Panteha Abareshi: Unlearn the Body, 2021.

The youngest artist in the show is Panteha Abareshi, who in Unlearn the Body (2021) enlists assistive devices to contort their bandaged body: a walker becomes a pull-up bar; the padding of a crutch cradles their neck at an uncomfortable angle. Abareshi recorded it all on Super 8, then edited the footage in a manner that betrays the medium’s materiality: the artist has memorably likened the beautiful defunctness of analog media to the experience of being disabled. Mechanisms might work differently, or less efficiently; sometimes, there is elegance in the glitches that ensue. Near Abareshi’s work, a photograph shows Joan Jonas contorting elegantly in a hula hoop, her body illuminated by a TV monitor. Another print shows Valie Export bound around the base of a column, back arched.

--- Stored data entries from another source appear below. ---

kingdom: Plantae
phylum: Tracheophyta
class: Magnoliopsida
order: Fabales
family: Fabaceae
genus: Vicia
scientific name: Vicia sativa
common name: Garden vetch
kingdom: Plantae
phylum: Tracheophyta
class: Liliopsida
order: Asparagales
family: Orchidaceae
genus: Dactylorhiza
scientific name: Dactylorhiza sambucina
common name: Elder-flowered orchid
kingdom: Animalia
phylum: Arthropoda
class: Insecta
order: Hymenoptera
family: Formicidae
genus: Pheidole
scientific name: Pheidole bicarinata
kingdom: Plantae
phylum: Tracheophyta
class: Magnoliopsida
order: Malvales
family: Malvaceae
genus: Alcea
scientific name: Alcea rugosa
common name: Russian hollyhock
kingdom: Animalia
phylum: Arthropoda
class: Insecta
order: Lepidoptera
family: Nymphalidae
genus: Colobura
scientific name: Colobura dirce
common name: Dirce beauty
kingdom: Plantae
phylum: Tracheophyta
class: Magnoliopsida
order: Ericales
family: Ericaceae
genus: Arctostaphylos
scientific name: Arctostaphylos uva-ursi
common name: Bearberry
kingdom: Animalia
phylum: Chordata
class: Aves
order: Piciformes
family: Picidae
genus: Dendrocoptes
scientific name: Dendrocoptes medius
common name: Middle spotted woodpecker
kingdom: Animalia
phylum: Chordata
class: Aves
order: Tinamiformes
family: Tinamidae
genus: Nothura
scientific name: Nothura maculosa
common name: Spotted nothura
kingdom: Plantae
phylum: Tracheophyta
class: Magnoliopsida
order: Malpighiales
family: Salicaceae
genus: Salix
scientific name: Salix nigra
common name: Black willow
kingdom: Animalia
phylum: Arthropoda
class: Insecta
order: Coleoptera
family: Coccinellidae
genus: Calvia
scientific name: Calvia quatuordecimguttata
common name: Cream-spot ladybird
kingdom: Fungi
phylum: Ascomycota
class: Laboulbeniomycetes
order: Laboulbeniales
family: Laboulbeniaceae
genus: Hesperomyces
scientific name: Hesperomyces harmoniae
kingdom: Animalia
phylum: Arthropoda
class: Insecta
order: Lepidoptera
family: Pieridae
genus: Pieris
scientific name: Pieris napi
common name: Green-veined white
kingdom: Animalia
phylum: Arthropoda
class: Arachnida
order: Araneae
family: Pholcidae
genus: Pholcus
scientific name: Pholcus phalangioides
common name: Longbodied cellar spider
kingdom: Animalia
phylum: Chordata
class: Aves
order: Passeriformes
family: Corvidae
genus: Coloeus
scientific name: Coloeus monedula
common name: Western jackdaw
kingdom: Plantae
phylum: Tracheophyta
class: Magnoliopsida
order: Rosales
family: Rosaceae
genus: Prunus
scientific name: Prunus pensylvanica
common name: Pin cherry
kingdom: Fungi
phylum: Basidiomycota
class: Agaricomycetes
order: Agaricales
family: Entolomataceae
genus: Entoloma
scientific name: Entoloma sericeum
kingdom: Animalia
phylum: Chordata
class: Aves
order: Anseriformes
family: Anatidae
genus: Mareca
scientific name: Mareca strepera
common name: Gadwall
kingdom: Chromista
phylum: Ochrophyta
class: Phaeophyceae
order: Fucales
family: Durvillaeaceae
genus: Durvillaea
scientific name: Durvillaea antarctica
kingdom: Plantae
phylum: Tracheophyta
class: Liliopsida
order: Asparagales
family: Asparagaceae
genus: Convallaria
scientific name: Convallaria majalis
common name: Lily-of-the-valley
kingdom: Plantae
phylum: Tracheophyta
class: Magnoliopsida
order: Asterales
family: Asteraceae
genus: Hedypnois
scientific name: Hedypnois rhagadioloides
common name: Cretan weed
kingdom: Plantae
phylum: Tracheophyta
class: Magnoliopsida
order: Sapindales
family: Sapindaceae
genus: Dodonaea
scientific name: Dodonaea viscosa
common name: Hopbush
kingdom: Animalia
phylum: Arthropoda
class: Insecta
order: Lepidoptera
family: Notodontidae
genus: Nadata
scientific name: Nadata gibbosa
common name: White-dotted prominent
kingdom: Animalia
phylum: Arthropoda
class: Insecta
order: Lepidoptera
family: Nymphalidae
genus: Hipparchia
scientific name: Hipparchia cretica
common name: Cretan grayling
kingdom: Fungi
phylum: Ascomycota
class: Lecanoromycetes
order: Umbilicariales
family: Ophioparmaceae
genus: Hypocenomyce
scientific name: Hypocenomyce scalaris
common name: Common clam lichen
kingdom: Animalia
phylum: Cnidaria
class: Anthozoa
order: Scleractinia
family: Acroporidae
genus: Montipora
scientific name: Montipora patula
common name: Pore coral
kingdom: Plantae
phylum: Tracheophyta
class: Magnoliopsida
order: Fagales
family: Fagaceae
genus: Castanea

A grayscale photo of a white woman wrapped around the base of a column, her back arched.
VALIE EXPORT: Körperkonfiguration, (1982).

All this reminded me of a helpful schema that artist Dara Birnbaum charted out in video art’s early days. She noticed that documentation of performances by the likes of Vito Acconci, Chris Burden, and Joan Jonas, tended to be done in black-and-white. Meanwhile, works engaged with critiquing mass media—several of Birnbaum’s own, as well as those by Antoni Muntadas and Dan Graham—tended to be in color. The artists in “Unbound,” break down this binary, since soon enough, it became impossible to understand oneself as wholly separate from mass media anyway.

That might sound like a somewhat loose theoretical idea, but the show in fact assembles a tight group of works. The line of thinking is much easier to follow than MoMA’s “Signals,” last year’s sprawling intergenerational video art exhibition. What’s more, “Unbound” hosts twenty something works in video, but paces them expertly so it all feels watchable—a curatorial feat I had previously thought impossible. Seating helps.

A dental exray for Lydia Ourahmane shows a missing tooth. It is dated 19/03/2017.
Lydia Ourahmane: In the Absence of Our Mothers, 2018.

“Unbound” also includes performances so difficult to capture with a camera that the challenge becomes a creative prompt, as in Algerian artist Lydia Ourahmane’s In the Absence of Our Mothers (2018). The story behind that work begins in 2014, when Ourahmane bit into something soft and lost a troublesome tooth. The next year, she learned moving details about the life of her grandfather, who decided to pull out all his teeth in an act of self-mutilation that rendered him decidedly unfit to fight in World War II. Not long after, the artist met a man at a street market in Oran who tried to sell her a gold necklace, one he said his mother gave to him to sell to support the family. She bought it, then had it melted down into two teeth: one lives in her mouth, and the other on the wall next to a photograph of sorts—a dental X-ray the artist had taken. It’s a wild story, but here, the photograph becomes a kind of proof, all the while insisting this is more than a dental intervention: it’s a meaningful homage.

“Unbound,” then, is a show about the ways the personal and political intersect; about those places where bodies meet technology, but also ideology; and how the everyday rubs up against larger historical narratives. As we once again try to go about our daily lives while learning of relentless horrors through screens, this subject couldn’t be more timely.